• Study text:
Vadose Zone Fertilizer‐Derived Nitrate and δ15N Extracts

Abstract

Nitrate derived from commercial NH₄NO₃fertilizer, δ¹⁵N =+1.5 %₀, applied to fertility plots was extracted from two cores to depths of 46 and 52 ft. In both cores the δ¹⁵N of the extracted nitrate‐nitrogen (NO₃‐N) showed that it became heavier with depth. Although this isotope fractionation did not cause δ¹⁵N values to overlap with those characteristic of animal waste sources (> + 10%₀), δ¹⁵N values were as high as +8%₀at the bottom of one profile. The gradual increase in δ¹⁵N with depth in the bottom 20 to 30 ft of the cores is consistent with denitrification at these depths. Clay content was much more variable with depth and was significantly associated with NO₃‐N concentrations (r =+0.9) in the core with 30% clay. Correlation of NO₃‐N concentrations to clay content was not significant in the other core with 50% clay. In both cores smectite and illite were the dominant clays; chlorite, and aluminum and iron oxyhydroxides were not detected by XRD. Anion exchange capacity measurements confirmed that it was not responsible for the observed variability in NO₃‐N concentrations or δ¹⁵N values.Potassium chloride (KC1) extracts yielded significantly higher NO³‐N concentrations (p < 0.005) and lighter δ¹⁵N values (p < 0.0001) than distilled deionized water (DDW) extracts. It is postulated that NO₃⁻not extracted by DDW is trapped within the microstructure of the swelling clays. The strongly depleted δ¹⁵N of–16.3 %₀may be attributed to pH‐mediated aqueous ammonia or nitrate diffusion and/or ammonia volatilization into the smectite microstructure. Results indicated that DDW rather than KC1 extractions of sediments high in smectite (> 40%) provide more realistic estimates of ground‐water loading from nonpoint sources.

• Data records:
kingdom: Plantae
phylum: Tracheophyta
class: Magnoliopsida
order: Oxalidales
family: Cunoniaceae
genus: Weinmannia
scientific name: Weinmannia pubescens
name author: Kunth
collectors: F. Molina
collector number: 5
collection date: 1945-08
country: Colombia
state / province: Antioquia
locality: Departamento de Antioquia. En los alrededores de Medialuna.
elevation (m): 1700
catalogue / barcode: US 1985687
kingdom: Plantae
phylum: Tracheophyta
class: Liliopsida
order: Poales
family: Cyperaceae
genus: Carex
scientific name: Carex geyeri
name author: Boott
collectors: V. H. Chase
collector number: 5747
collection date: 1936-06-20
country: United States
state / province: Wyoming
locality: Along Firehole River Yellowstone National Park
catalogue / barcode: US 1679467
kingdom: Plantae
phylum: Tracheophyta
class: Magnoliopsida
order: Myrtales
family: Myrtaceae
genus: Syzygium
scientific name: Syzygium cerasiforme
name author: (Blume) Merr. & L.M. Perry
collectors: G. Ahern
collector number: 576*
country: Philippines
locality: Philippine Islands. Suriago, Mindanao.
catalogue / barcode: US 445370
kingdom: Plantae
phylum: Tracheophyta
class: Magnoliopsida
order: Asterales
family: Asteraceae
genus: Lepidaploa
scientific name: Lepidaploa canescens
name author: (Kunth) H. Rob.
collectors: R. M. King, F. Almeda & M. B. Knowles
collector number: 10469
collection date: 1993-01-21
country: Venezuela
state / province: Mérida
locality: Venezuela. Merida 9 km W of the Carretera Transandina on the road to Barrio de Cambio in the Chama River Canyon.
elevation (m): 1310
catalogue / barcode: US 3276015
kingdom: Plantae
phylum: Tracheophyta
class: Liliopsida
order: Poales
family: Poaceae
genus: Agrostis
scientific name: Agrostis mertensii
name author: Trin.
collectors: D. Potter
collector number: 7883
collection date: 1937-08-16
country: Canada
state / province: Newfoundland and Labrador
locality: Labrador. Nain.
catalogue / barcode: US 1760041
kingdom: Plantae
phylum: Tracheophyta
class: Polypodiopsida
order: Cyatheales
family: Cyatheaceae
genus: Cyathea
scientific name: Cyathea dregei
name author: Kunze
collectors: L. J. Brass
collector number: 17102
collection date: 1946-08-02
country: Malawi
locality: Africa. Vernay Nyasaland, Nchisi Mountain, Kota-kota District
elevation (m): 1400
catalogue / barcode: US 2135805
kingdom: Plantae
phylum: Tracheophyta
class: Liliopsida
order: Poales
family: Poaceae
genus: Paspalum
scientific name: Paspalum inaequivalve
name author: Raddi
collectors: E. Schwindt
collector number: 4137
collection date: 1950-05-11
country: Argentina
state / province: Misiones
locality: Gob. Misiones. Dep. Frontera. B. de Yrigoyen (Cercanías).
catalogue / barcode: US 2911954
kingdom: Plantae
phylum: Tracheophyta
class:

• About this task:
Translate this sentence from the abstract on fertilizer-derived nitrate into Spanish: "In both cores smectite and illite were the dominant clays; chlorite, and aluminum and iron oxyhydroxides were not detected by XRD."

• Completed task:
En ambos testigos, la esmectita y la illita fueron las arcillas dominantes; la clorita y los oxihidróxidos de aluminio y hierro no fueron detectados por DRX.